Alle 7 di ogni mattina  ci si sveglia al suono della campana. Dopo la cura delle proprie stanze, gli ospiti fanno colazione. Alle 8 iniziano le attività lavorative, che si interrompono solo per una breve colazione alle 10. Fino alle 12 si prosegue con il lavoro, con i colloqui o le terapie individuali a seconda delle singole esigenze. Alle 12 si pranza, alle 13.00  il telegiornale. Dalle 13.30 alle 15.30, con la merenda, si conclude il riposo pomeridiano. Dalle 16 alle 19 riprendono le attività lavorative, o i colloqui o le terapie individuali. Poi, fino alle 19.30, gli ospiti possono prendersi cura della propria persona, e dalle 19.30 alle 20 ci sono attività di gruppo. Dopo la cena, che inizia alle 20, dalle 21.00 alle 22.30, a seconda del programma settimanale, si tengono riunioni, serate tv o ludico-ricreative. Alle 22.30 la buonanotte.

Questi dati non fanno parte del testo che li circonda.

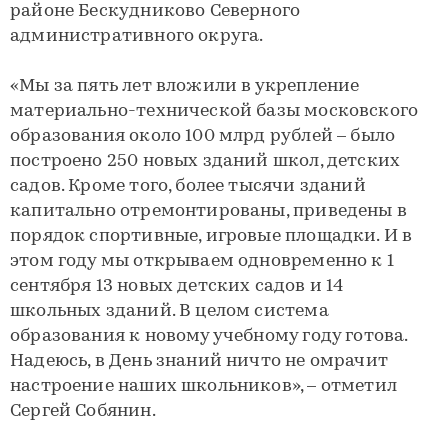
районе Бескудниково Северного
административного округа.
«Мы за пять лет вложили в укрепление
материально-технической базы московского
образования около 100 млрд рублей – было
построено 250 новых зданий школ, детских
садов. Кроме того, более тысячи зданий
капитально отремонтированы, приведены в
порядок спортивные, игровые площадки. И в
этом году мы открываем одновременно к 1
сентября 13 новых детских садов и 14
школьных зданий. В целом система
образования к новому учебному году готова.
Надеюсь, в День знаний ничто не омрачит
настроение наших школьников», – отметил
Сергей Собянин.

Il segreto del successo della formula di Don Pierino è il lavoro: ergoterapia è la parola che racchiude, nella maggior parte dei casi, la possibilità del recupero e quindi della salvezza.

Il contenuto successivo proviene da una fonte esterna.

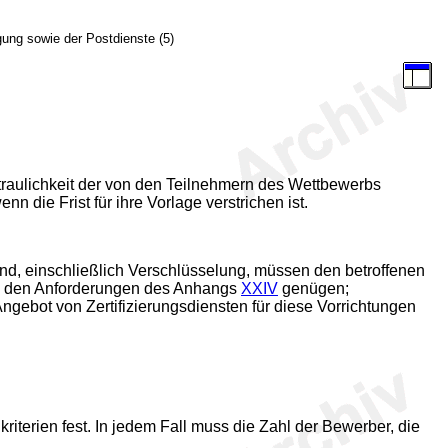
gung sowie der Postdienste (5)
rtraulichkeit der von den Teilnehmern des Wettbewerbs
n die Frist für ihre Vorlage verstrichen ist.
sind, einschließlich Verschlüsselung, müssen den betroffenen
fe den Anforderungen des Anhangs
XXIV
genügen;
Angebot von Zertifizierungsdiensten für diese Vorrichtungen
iterien fest. In jedem Fall muss die Zahl der Bewerber, die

Dopo i membri dello staff, la parola è passata ai tre giovani ospiti della Comunità Incontro. Le testimonianze portate agli studenti di Ladispoli hanno emozionato la platea e si aggiungono al coro di grazie che da ogni parte d’Italia e del mondo si alza verso la casa-madre di Molino Silla, arricchendosi di giorno in giorno di nuove voci. Molte di queste sono raccolte nel libro di Giovanni D’Ercole, Lettere dalla droga, che i relatori hanno donato agli allievi dell’Istituto Alberghiero.
“Mi chiamo Gianluca, ho 24 anni,  ho cominciato  a 13 con una canna, ho proseguito con il crack e le metanfetamine. A 16 anni una crisi per overdose, a 22 ero in una clinica psichiatrica. Poi un principio di infarto. Finalmente ho conosciuto il Gruppo di appoggio della Comunità Incontro a Roma e ho ripreso in mano la mia vita. Fate attenzione: se posso darvi un consiglio, vi dico di non cominciare mai con le droghe, perché se cominciate è molto difficile uscirne”.
“Mi chiamo Lorenzo, ho 21 anni. Oggi sono “Responsabile di casa” a Molino Silla e mi occupo degli altri, ma anche io ho conosciuto l’abisso. Ho iniziato a 12 anni con le canne, poi la cocaina. La droga è lo strumento sbagliato per riempire un vuoto di autostima e porta ad un delirio di onnipotenza. Imparate a chiedere aiuto e a mettere a tacere l’orgoglio e la presunzione”.
“Mi chiamo Fabio, ho 19 anni, ho cominciato con la cocaina e mi sono trovato in un precipizio. Uscirne è stata dura, ma ora sono in Comunità e frequento la scuola. La droga ci porta ad interrompere i rapporti più importanti: quelli con la nostra famiglia. Non lasciate che entri nella vostra vita e vi annulli. Abbiate il coraggio di ritrovare voi stessi e il vostro cammino. Una vita nuova è possibile, quando qualcuno arriva a tenderci una mano. La Comunità Incontro è stata la mia ancora di salvezza”.

La Comunità di Molino Silla, in Italia, ha 6 sedi residenziali (nel Lazio, in Lombardia, in Campania, in Puglia, in Sicilia e in Sardegna). All’estero è presente in Spagna, Thailandia, Bolivia e Costa Rica. In Italia può fare riferimento anche a diversi Gruppi di appoggio dislocati in tutto il Paese.

Il 90% di quanti hanno portato a termine il programma di recupero della Comunità Incontro vive oggi una vita senza droga.